Ante este tipo de artistas hay quien siempre recurrirá al argumento de la desnaturalización globalizadora y patatín y patatán, pero hay que reconocerle a este personaje que la "corrupta primermundialización" le sienta muy bien y sabe como utilizarla para procurar la felicidad del oyente, cosa de agradecer y que no es muy frecuente.
Se presentó en trío, y a pesar de los 18€ en al puerta, entre paganos, invitados y curritos conseguimos un nutrido lleno, con parte de la colonia africana por aquí de auténtica gala y , desde luego, mucha gente con muchas ganas de contribuir a pasárselo bien; otros no tanto, y obligaron a que el cantante utilizara sus habilidades políglotas para recriminar internacionalmente las interferencias de fondo; en fin, la otra cara del conocido "me gusta ver la cara del público al alcance la mano" es que también se le escucha cuando no se callan.
Bajo y batería-percusionista pudieran parecer poco si no añadimos la enorme prótesis tecnológica en la que apoya su trabajo: una pedalera gigantesca como uno no ha visto otra tan grande en treinta y cuatro años de oficio; con todo tipo de modulación de los sonidos de su guitarra y un autoeditor que (sin abusar) le ayuda a doblarse y acompañarse con bucles de percusión y guitarras o efectos añadidos sobre la marcha, y que sin llegar a la exhibición-masterclass de Dominique A, le permite decorar a placer las interpretaciones.
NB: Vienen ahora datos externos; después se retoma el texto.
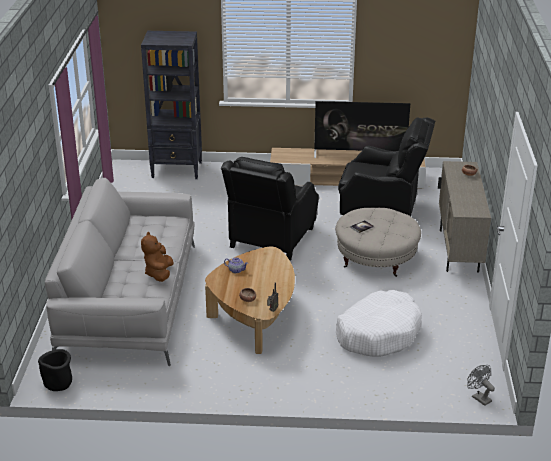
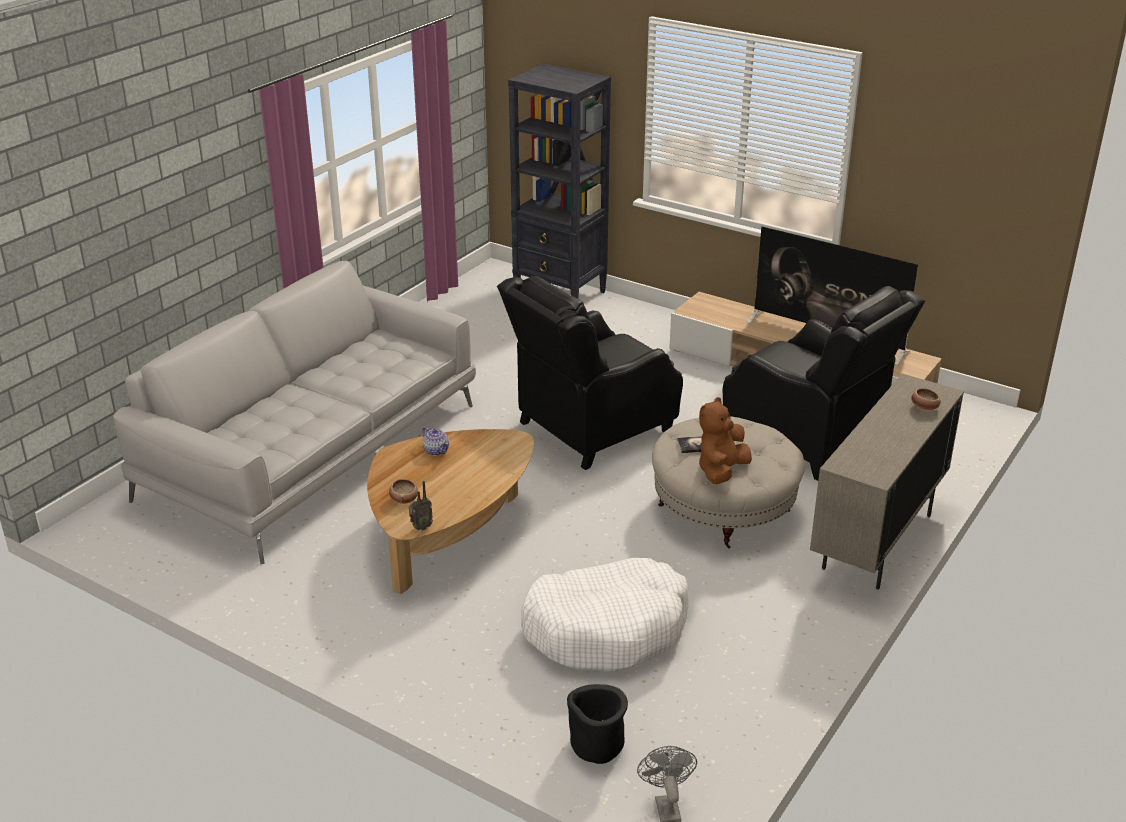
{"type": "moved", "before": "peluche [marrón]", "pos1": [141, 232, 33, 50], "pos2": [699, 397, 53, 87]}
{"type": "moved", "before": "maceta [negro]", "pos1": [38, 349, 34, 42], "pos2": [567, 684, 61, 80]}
Quien le haya conocido por los discos se encontraría a un Touré más animoso y pop, con estructuras de estrofas y estribillos propias de la canción de aquí, pero con sus timbre, giros y entonaciones inconfudiblemente subsaharianos; su voz tiene una considerable dinámica, con una dulzura que ya habíamos paladeado con Lokua Kanza y esos agudos suspendidos en el aire con los que Richard Bona hace maravillas (y que tan bien emula el blanquito Sting).
Un bajista de pulsación nutritiva y la fina pegada del baterista (seamos justos: y un técnico superatento y eficaz) completaron un equipo compenetrado y al que le gusta rodar suelto, porque al ser tan pocos pueden generar enormes espacios -muy rítmicos siempre pero sin estridencias- por donde trotar como por la pradera seguidos del respetable con una gran cara de satisfacción. Una agradable y templada sensación de placer compartido que acompañó al público hasta el final del concierto y que facilitó el sabio trabajo posterior de DJ Floro. Conciertos así debieran recetarlos en la Seguridad Social, el mundo iría mejor.